Congo Evidence

2006
Dinamitri Jazz Folklore
Caligola Records
Producer: Caligola Associazione Culturale
Number of discs: 1

Il precedente disco Folklore in Black rappresenta uno spartiacque nel percorso dei Dinamitri: la formazione si stabilizza, la matrice africana prende sempre più piede, si sviluppa il rapporto con la “voce” e la poesia.  Se nei brani Folklore e Zebola Goma la voce di Aldo Galeazzi, che recita un proprio testo ed uno di Dimitri, restituisce una ricerca allo stato embrionale, con il disco CONGO EVIDENCE e l’incontro con il poeta di Detroit Sadiq Bey la questione si fa più impegnativa e ricca di contenuti più profondi. “Il collettivo guidato dal sassofonista alto Dimitri Grechi Espinoza si avvale della collaborazione del poeta americano Sadiq Bey, già insieme a Don Byron e Uri Caine.

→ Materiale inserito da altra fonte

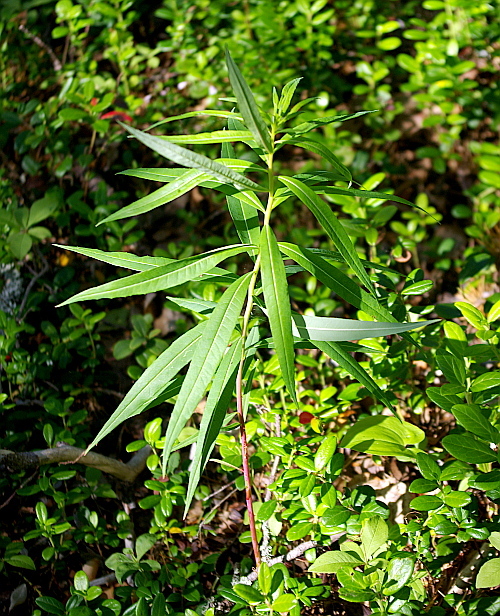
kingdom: Plantae
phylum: Tracheophyta
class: Magnoliopsida
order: Myrtales
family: Onagraceae
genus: Chamaenerion
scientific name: Chamaenerion angustifolium
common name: Fireweed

Nella tradizione di Amiri Baraka, Bey interpreta le sue poesie scolpendo e/o dipingendo le parole eppure trattandole come materia sonora, da jazzista tra jazzisti. Niente di meglio per il Dinamitri Jazz Folklore che attenua appena i suoi solismi per collettivizzare una proposta sonora carica di passione, memoria storica (l’esplosivo “Boogie Stop Shuffle” di Mingus), interpretazione critica del presente. Nel pezzo che dà il titolo all’album si rileggono Ellington e Monk mentre si parla dell’11 settembre; sulle musiche di Espinoza, Bey parla della New Orleans post-Katrina e nasce un drammatico “Concentrazione” (si ascolti l’assolo di violino di Emanuele Parrini). Cd militante, dai nervi scoperti e dal cuore in tachicardia eppure lucido e critico (“Dim Laden” su cui Sadiq Bey recita “Morning 28″), CONGO EVIDENCE è un vero manifesto per una generazione di jazzisti critici che non crede nel revival ma ama le radici black: Espinoza, Parrini, PeeWee Durante Andrea Melani e altri.” Luigi Onori.